I got this doubt while solving this problem:
Given $g : \mathbb{R} \to \mathbb{R}$ $$g(x)=0$$
and $f: \mathbb{R} \to \mathbb{R}$
$$f(x)= \begin{cases} 0, \quad & \text{ if } x \ne 0, \\ 1, &\text{ if } x = 0\end{cases}$$
Now we have $$\lim_{x \to 0} f(x)=0 \ne f(0)$$ hence $f$ has Removable Discontinuity at $x=0$
Also $$\lim_{x \to 0} g(x)=0$$
Its quite obvious that $f(g(x)=1$ $\forall$ $x \in \mathbb{R}$
Hence $$\lim_{x \to 0} f\left(g(x)\right)=1$$
But $$f\left(\lim_{x \to 0}g(x)\right)=f(0)=1$$
So can Limit and function be interchanged when the function has Removable discontinuity?
No, in your example magically values are equal , so it does not mean you can take the limit inside.
Consider
$$g(x)=x^2$$
$$f(x)= \begin{cases} x+1, \quad & \text{ if } x \ne 1, \\ 4, &\text{ if } x = 1\end{cases}$$
we have $$f\left(g(x)\right)= \begin{cases} x^2+1, \quad & \text{ if } x \ne \pm1, \\ 4, &\text{ if } x = \pm1\end{cases}$$
So $$\lim_{x \to 1}f(g(x))=2$$ while
$$f\left(\lim_{x \to 1} g(x)\right)=4$$

□ □ □

_TO-DO ITEM 1_:
From the records, give the part that opens with the line containing "限脉冲响应数字滤波器设计 5.1 FIR数字滤波器的" and closes with the line containing "5.3.1 低通滤波器设计 5.3.2 带通滤波器设计", both ends included, as a Markdown table. Use the columns Number and Record line, and leave out blank lines.

(Recorded data)
□ □ □

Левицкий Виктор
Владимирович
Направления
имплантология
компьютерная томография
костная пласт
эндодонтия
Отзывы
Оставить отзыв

□ □ □

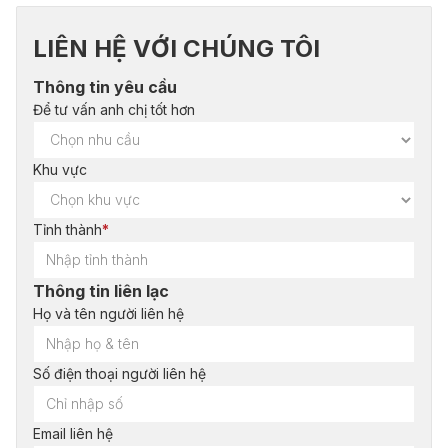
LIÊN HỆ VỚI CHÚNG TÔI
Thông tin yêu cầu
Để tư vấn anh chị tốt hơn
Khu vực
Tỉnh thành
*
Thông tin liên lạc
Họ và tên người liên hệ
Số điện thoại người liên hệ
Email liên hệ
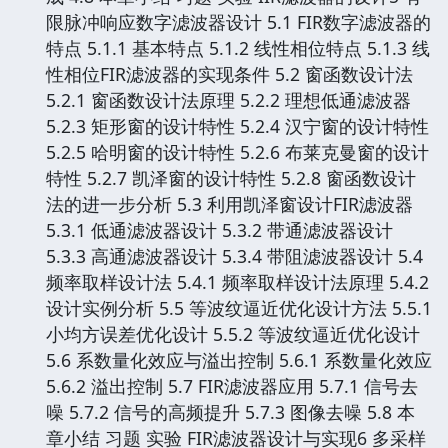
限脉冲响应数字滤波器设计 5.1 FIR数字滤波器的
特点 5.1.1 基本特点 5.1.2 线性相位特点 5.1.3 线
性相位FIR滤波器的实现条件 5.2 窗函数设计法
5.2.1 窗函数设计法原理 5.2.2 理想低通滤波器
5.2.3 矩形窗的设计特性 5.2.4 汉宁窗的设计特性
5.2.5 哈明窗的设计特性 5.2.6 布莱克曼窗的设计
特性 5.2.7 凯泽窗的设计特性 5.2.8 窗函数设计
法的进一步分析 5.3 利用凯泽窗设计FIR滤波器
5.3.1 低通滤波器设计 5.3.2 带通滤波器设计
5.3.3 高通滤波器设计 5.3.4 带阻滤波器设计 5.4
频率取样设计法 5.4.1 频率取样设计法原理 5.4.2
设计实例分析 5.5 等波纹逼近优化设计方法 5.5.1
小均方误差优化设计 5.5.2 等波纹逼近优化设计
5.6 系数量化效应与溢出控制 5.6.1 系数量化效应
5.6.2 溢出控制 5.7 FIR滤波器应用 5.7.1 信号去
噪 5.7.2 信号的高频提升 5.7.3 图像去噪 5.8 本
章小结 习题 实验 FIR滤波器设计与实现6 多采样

□ □ □

_TO-DO ITEM 2_:
Translate this sentence from the thread on limits and removable discontinuity into Spanish: "So can Limit and function be interchanged when the function has Removable discontinuity?"

_YOUR RESPONSE 1_:
| Number | Record line |
|---|---|
| 1 | 限脉冲响应数字滤波器设计 5.1 FIR数字滤波器的 |
| 2 | 特点 5.1.1 基本特点 5.1.2 线性相位特点 5.1.3 线 |
| 3 | 性相位FIR滤波器的实现条件 5.2 窗函数设计法 |
| 4 | 5.2.1 窗函数设计法原理 5.2.2 理想低通滤波器 |
| 5 | 5.2.3 矩形窗的设计特性 5.2.4 汉宁窗的设计特性 |
| 6 | 5.2.5 哈明窗的设计特性 5.2.6 布莱克曼窗的设计 |
| 7 | 特性 5.2.7 凯泽窗的设计特性 5.2.8 窗函数设计 |
| 8 | 法的进一步分析 5.3 利用凯泽窗设计FIR滤波器 |
| 9 | 5.3.1 低通滤波器设计 5.3.2 带通滤波器设计 |

_YOUR RESPONSE 2_:
Entonces, ¿se pueden intercambiar el límite y la función cuando la función tiene una discontinuidad evitable?